I use a good areator and I also add some rock salt in the water I found out it gives them some spunk and it was a accident when I discovered it I put some bream in my shad and they got real spunky so I been doing it ever since


----------



## ChasingBucks (Jun 23, 2010)

I use a cooler an fill it up with water an then let the water hose trickle over night works great


----------



## Eddie Munster (Jun 24, 2010)

I've been meaning to check this out but keep forgetting. Is it legal to use bream as bait in Georgia?


----------



## shakey gizzard (Jun 24, 2010)

Eddie Munster said:


> I've been meaning to check this out but keep forgetting. Is it legal to use bream as bait in Georgia?



Yep!


----------



## Lindseys Grandpa (Jun 24, 2010)

Its legal if they are caught legally. You cannot use a shad net to catch in public water. Also had a warden tell me to remember that creel limits still apply as they are a game fish and that some people had been cited for over the limit for having to many in bait tank. Just something to think about.


----------



## chad smith (Jun 24, 2010)

what is the creel limit for bream


----------



## redneckacorn (Jun 24, 2010)

50 I think


----------



## Fletch_W (Jun 24, 2010)

Per person... right?

To help keep them alive, try "stress coat" which is sold at pet stores and walmart, it's basically an ammonia stabilizer so the fish don't drown in their own urine. It works well.


----------



## biscuit baby (Jun 24, 2010)

get bigger bucket i use 55 gallon drum and use the pond water no well water or city water get bubble box that will keep them alive for a couple days


----------



## OldGuyAl (Jun 24, 2010)

how do y'all hook 'em?  I've tried several different ways and they die fast every way I've tried (once they're on the hook, I mean)


----------



## biscuit baby (Jun 24, 2010)

right in dorsal fin not to deep just get in the fish or in the first meat of the tail


----------



## CountryRoad (Jun 25, 2010)

If you don't want to spend money on an aerator just use a mud bucket or something that is round, it needs to be round. I have heard and discovered first hand that when the bucket is round the bream tend to circle the edge rather then run into the corners and kill themselves. and make sure the water stays really cool. Add ice if you need to, but not to much and you'll be set.


----------



## looseparts (Jun 25, 2010)

*bream*

If the game warden ask did you catch them in the same lake or river you are fishing in say yes sir caught them this morning in this lake.Against the law to move fish from one body of water to another.Just trying to save you a head ach and money.When i use them on a limb line in running water i hook them through the lips.If im sitting in a anchored boat i hook  right behind the dorsal fin.If im drifting or moving boat i hook them through the lips.I use a round bait tank with a nice 12 volt aerator.Once i get to the lake i change the water constantly with a battery powered pump.The thing to remember is dont put to many in tank and keep them cool till you get to lake or river..If your fishing real deep water this time of year they die pretty quick that what ive noticed any way.Later loose parts


----------



## jackherber (Jun 25, 2010)

I hook them in the mouth.

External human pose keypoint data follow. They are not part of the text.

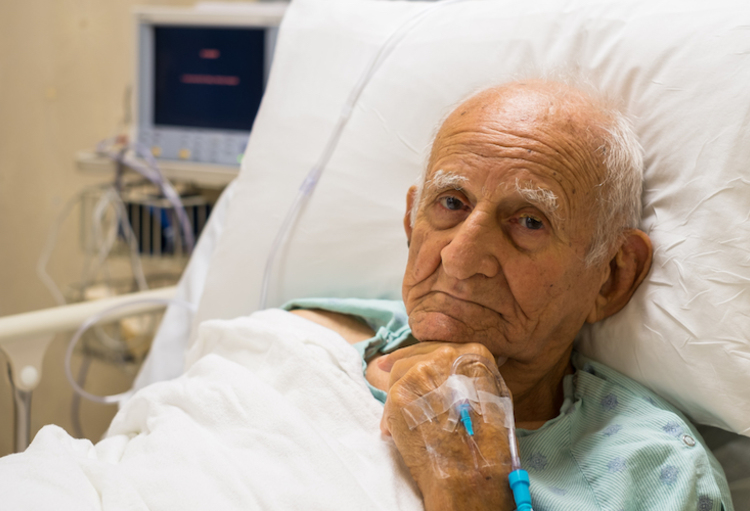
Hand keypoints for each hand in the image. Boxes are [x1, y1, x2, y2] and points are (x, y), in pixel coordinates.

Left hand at [379, 342, 514, 510]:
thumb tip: (446, 371)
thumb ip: (469, 375)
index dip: (423, 356)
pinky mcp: (401, 391)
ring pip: (399, 371)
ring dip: (397, 393)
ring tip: (401, 420)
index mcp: (474, 353)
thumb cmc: (488, 442)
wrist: (471, 472)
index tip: (407, 358)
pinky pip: (389, 395)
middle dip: (403, 367)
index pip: (440, 348)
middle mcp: (447, 355)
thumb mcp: (492, 395)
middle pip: (417, 355)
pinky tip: (394, 431)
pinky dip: (389, 412)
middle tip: (383, 370)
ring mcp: (422, 371)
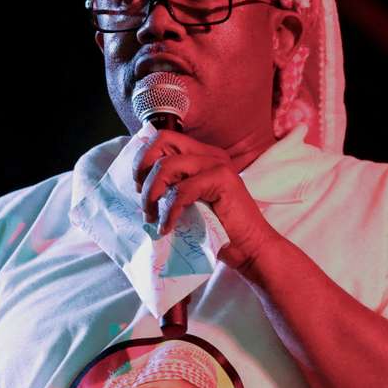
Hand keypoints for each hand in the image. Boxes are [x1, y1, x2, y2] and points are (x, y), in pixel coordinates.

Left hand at [132, 129, 280, 270]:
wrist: (249, 248)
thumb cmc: (217, 229)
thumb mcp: (188, 202)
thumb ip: (171, 187)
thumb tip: (138, 186)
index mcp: (201, 155)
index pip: (164, 139)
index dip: (144, 158)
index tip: (138, 185)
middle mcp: (210, 154)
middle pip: (163, 141)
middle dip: (143, 169)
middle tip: (143, 197)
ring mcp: (217, 164)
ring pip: (167, 166)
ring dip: (152, 194)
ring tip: (152, 217)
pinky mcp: (223, 180)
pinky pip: (181, 191)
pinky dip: (169, 211)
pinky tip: (167, 227)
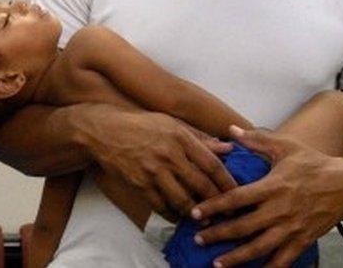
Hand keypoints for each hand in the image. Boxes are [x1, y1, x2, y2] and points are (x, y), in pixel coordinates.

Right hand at [77, 106, 236, 218]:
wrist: (104, 132)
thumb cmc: (141, 125)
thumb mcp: (171, 123)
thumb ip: (200, 138)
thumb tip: (228, 149)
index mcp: (180, 136)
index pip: (212, 163)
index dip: (227, 181)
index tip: (237, 192)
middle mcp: (169, 154)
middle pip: (201, 184)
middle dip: (217, 202)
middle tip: (226, 212)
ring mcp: (153, 171)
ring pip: (182, 200)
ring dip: (195, 212)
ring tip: (203, 218)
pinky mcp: (139, 184)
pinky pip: (161, 205)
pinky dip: (173, 214)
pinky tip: (179, 216)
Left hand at [191, 126, 342, 267]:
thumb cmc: (314, 163)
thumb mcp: (286, 146)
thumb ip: (257, 140)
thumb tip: (231, 130)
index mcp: (273, 186)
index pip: (237, 198)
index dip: (214, 206)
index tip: (194, 213)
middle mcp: (280, 209)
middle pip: (243, 227)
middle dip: (218, 235)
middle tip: (198, 240)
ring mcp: (292, 228)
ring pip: (259, 248)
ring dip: (237, 258)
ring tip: (217, 264)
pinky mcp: (303, 240)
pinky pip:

Go in through the mouth and find the nostril hole. Push the point of the hook through the nostril hole. 
    I have had bream last all night that way. I know it doesn't say much about my fishing ability that the same bream would be on my hook all night but it does prove that they will stay lively.


----------



## ylhatch (Jun 25, 2010)

i hook them through the eyes.it dont kill them and they stay alive for awhile.


----------



## Eddie Munster (Jun 26, 2010)

ylhatch said:


> i hook them through the eyes.it dont kill them and they stay alive for awhile.



I'm guessing they don't see the big ol' bass coming to eat them either! 

When I have used them, I hook them behind the dorsal fin in that meaty area. Was told to hook them there by a guy who has over a dozen DD and who uses bream a lot.


----------



## crackerdave (Jun 26, 2010)

I didn't know this until recently,but it's illegal to use a minnow trap in fresh water.


----------